Human beings were treated as scientific samples and “guinea pigs.” Some were forced into human “breeding experiments” that included not only rape but a horrendous variety of forced dietary, chemical, and other impositions through a heart-less trial-and-error process created to learn how to “breed a better human.” Similarly, others were subjected to unmentionable experiments to test the limits of human capabilities, healing, endurance and genetic manipulation. Those most often sacrificed in this manner were women, the elderly and the disabled. The very definition of what it means to be “human” was redefined as something to be determined by individual functionality rather than inherent worth. Infanticide, eugenics, euthanasia and abortion were all considered necessary acts of ’mercy’ for the betterment and improvement of the greater society and world.

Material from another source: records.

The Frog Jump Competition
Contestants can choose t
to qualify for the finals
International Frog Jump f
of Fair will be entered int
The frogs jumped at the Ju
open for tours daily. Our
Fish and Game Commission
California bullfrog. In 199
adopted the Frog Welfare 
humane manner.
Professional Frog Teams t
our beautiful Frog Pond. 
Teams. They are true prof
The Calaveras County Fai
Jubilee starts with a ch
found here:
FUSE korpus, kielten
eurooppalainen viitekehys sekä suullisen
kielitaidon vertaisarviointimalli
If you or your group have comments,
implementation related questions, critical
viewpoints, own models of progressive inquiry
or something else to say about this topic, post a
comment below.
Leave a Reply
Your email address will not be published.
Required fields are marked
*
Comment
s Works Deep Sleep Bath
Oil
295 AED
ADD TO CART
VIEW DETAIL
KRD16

After World War II, when a new, Democratic Government was formed in what became West Germany those responsible added a constitutional clause designed to prevent any repeat in ’kind’ or in ’spirit’ of these Nazi atrocities. This essential clause simply stated that “human dignity is inviolable.” That is, it is from that point on it would be illegal to in any way violate human dignity. What a wonderful clause! Just imagine if every government included and honored such a principle?

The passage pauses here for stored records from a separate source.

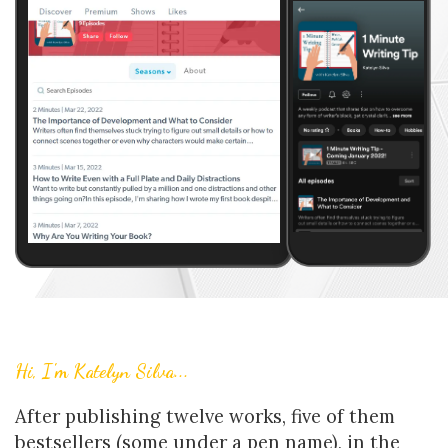
Hi, I'm Katelyn Silva...
After publishing twelve works, five of them
bestsellers (some under a pen name), in the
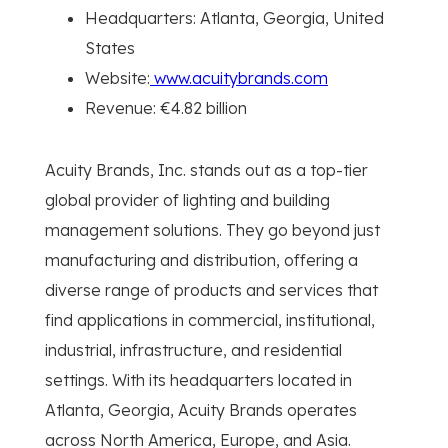
Headquarters: Atlanta, Georgia, United
States
Website:
www.acuitybrands.com
Revenue: €4.82 billion
Acuity Brands, Inc. stands out as a top-tier
global provider of lighting and building
management solutions. They go beyond just
manufacturing and distribution, offering a
diverse range of products and services that
find applications in commercial, institutional,
industrial, infrastructure, and residential
settings. With its headquarters located in
Atlanta, Georgia, Acuity Brands operates
across North America, Europe, and Asia.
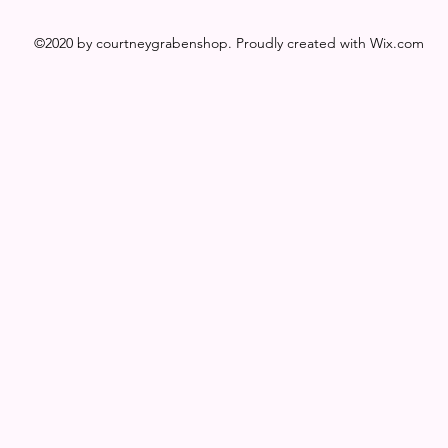
©2020 by courtneygrabenshop. Proudly created with Wix.com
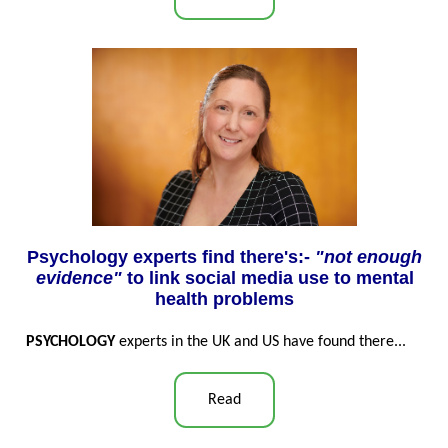
Psychology experts find there's:-
"not enough
evidence"
to link social media use to mental
health problems
PSYCHOLOGY
experts in the UK and US have found there...
Read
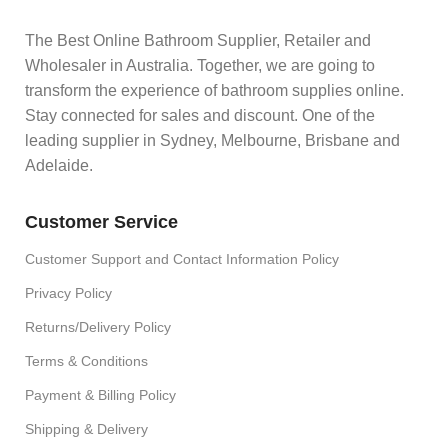
The Best Online Bathroom Supplier, Retailer and
Wholesaler in Australia. Together, we are going to
transform the experience of bathroom supplies online.
Stay connected for sales and discount. One of the
leading supplier in Sydney, Melbourne, Brisbane and
Adelaide.
Customer Service
Customer Support and Contact Information Policy
Privacy Policy
Returns/Delivery Policy
Terms & Conditions
Payment & Billing Policy
Shipping & Delivery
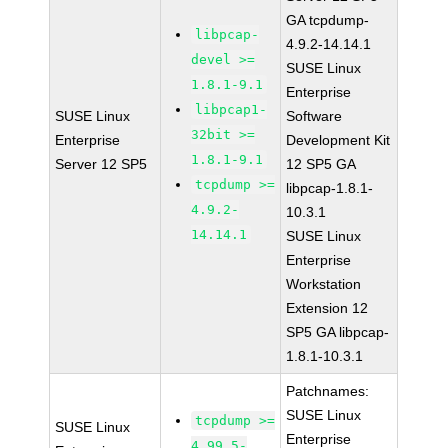
GA tcpdump-
libpcap-
4.9.2-14.14.1
devel >=
SUSE Linux
1.8.1-9.1
Enterprise
libpcap1-
SUSE Linux
Software
32bit >=
Enterprise
Development Kit
1.8.1-9.1
Server 12 SP5
12 SP5 GA
tcpdump >=
libpcap-1.8.1-
4.9.2-
10.3.1
14.14.1
SUSE Linux
Enterprise
Workstation
Extension 12
SP5 GA libpcap-
1.8.1-10.3.1
Patchnames:
SUSE Linux
tcpdump >=
SUSE Linux
Enterprise
4.99.5-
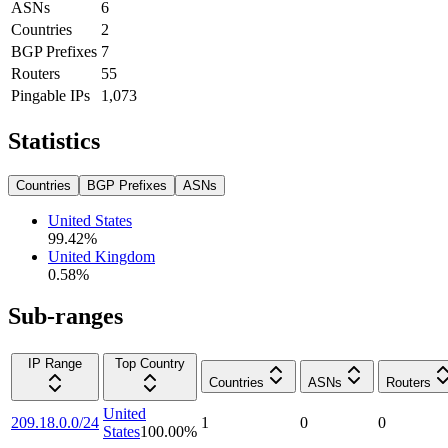
ASNs
6
Countries
2
BGP Prefixes
7
Routers
55
Pingable IPs
1,073
Statistics
Countries
BGP Prefixes
ASNs
United States
99.42
%
United Kingdom
0.58
%
Sub-ranges
IP Range
Top Country
Countries
ASNs
Routers
United
209.18.0.0/24
1
0
0
States
100.00
%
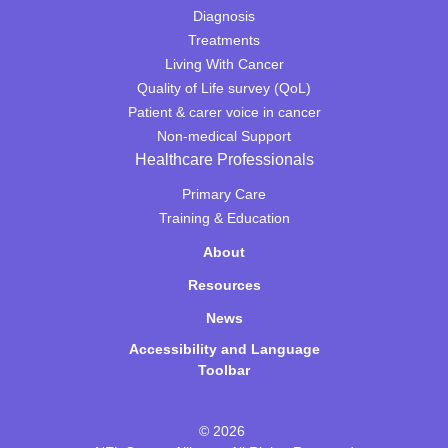
Diagnosis
Treatments
Living With Cancer
Quality of Life survey (QoL)
Patient & carer voice in cancer
Non-medical Support
Healthcare Professionals
Primary Care
Training & Education
About
Resources
News
Accessibility and Language
Toolbar
© 2026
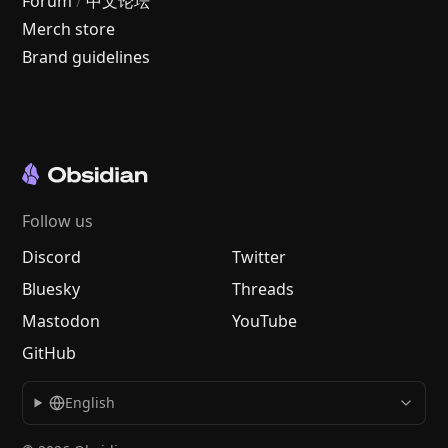
Forum
/
中文论坛
Merch store
Brand guidelines
Follow us
Discord
Twitter
Bluesky
Threads
Mastodon
YouTube
GitHub
English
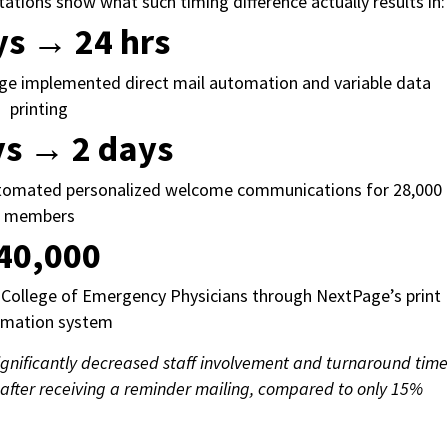
ons show what such timing difference actually results in
ys → 24 hrs
age implemented direct mail automation and variable data
printing
ys → 2 days
utomated personalized welcome communications for 28,000
members
40,000
College of Emergency Physicians through NextPage’s print
omation system
gnificantly decreased staff involvement and turnaround time
after receiving a reminder mailing, compared to only 15%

Thank God, we live in America – a country whose Declaration of Independence began by acknowledging: “the separate and equal station to which the Laws of Nature and of Nature’s God entitle” and the “self-evident truths” that “all men are created equal, that they are endowed by their Creator with certain unalienable Rights, that among these are Life, Liberty and the pursuit of Happiness” - so that human dignity would never be forgotten, taken for granted or violated.

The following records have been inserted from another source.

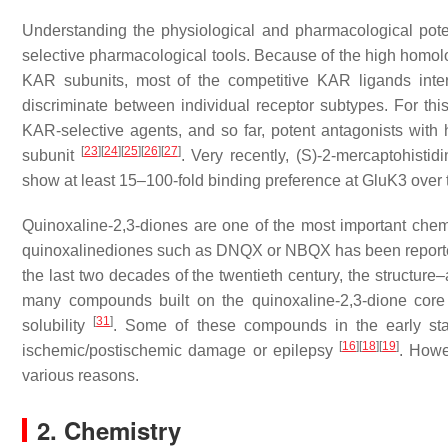
Understanding the physiological and pharmacological poten
selective pharmacological tools. Because of the high homo
KAR subunits, most of the competitive KAR ligands inte
discriminate between individual receptor subtypes. For th
KAR-selective agents, and so far, potent antagonists with
[
23
]
[
24
]
[
25
]
[
26
]
[
27
]
subunit
. Very recently, (
S
)-2-mercaptohistid
show at least 15–100-fold binding preference at GluK3 ove
Quinoxaline-2,3-diones are one of the most important chemi
quinoxalinediones such as DNQX or NBQX has been report
the last two decades of the twentieth century, the structure–
many compounds built on the quinoxaline-2,3-dione core 
[
31
]
solubility
. Some of these compounds in the early stag
[
16
]
[
18
]
[
19
]
ischemic/postischemic damage or epilepsy
. Howe
various reasons.
2. Chemistry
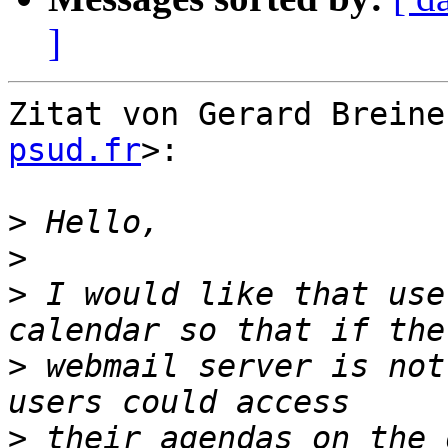
]
Zitat von Gerard Breine
psud.fr
>:

>
>
>
 I would like that use
>
 webmail server is not
>
 their agendas on the 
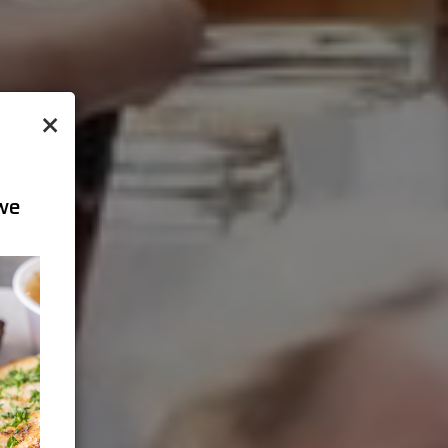
×
 we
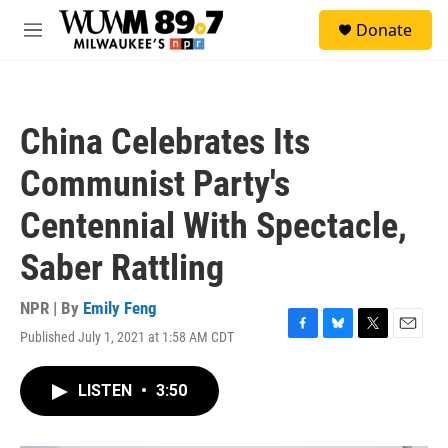
Skip to main content
S
Donate
e
M
a
e
r
n
c
u
h
China Celebrates Its
u
e
Communist Party's
r
y
Centennial With Spectacle,
Saber Rattling
NPR | By
Emily Feng
Published July 1, 2021 at 1:58 AM CDT
F
B
T
E
a
l
w
m
c
u
i
a
LISTEN
•
3:50
e
e
t
i
b
s
t
l
o
k
e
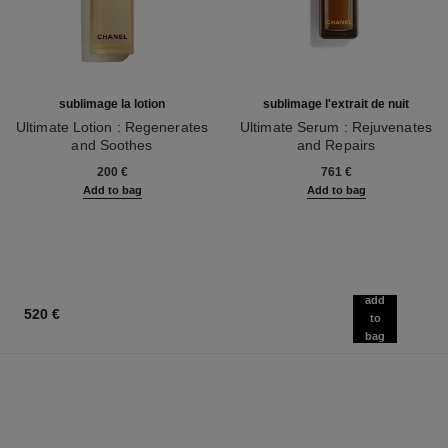
sublimage la lotion
sublimage l'extrait de nuit
Ultimate Lotion : Regenerates
Ultimate Serum : Rejuvenates
and Soothes
and Repairs
Ref. 133070
Ref. 144870
200 €
761 €
Add to bag
Add to bag
add
520 €
to
bag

So, in Germany, it was thought that assaults against human dignity would forever be ancient history. Unfortunately, even in a country with such a history and that had done so much to reaffirm the value of human dignity and all human life began to forget and ignore it over the years. On May 28, 1993, the highest court in Germany remembered and did something about it. In a decision that would create a firestorm of protest and conflict in our own country, the German high court struck down previously passed abortion laws that they determined did not sufficiently respect or protect unborn life. Their decision was based and supported by the constitutional clause that “human dignity is inviolable.”

Fast-forward to our time. It has been estimated that in 1987 alone, between 36 and 53 million children were aborted world-wide. In 1995, 1,210,883 legally documented abortions in the US were reported to the CDC. Without dispute, there were countless others unreported (reporting is entirely voluntary). On any given day, if you turn to any form of media in the US you are likely to read at least one significant report concerning other “life” issues such as genetic engineering, cloning, so-called “mercy killings,” “assisted suicide,” embryonic stem cells, and extreme “modifications.” Our common vocabulary has been expanded to include terms such as “bioethics,” “selective reproduction,” “population control,” and the right to life has been superseded by a “right to die.” Why, after thousands or - according to some, even tens of millions of years – of existence we are now suddenly unable to define “life” or what it means to “be human?” Like Nazi Germany, we no longer talk about life as something of intrinsic worth, but as something to be measured according to subjective ’value.’ Whatever happened to human dignity?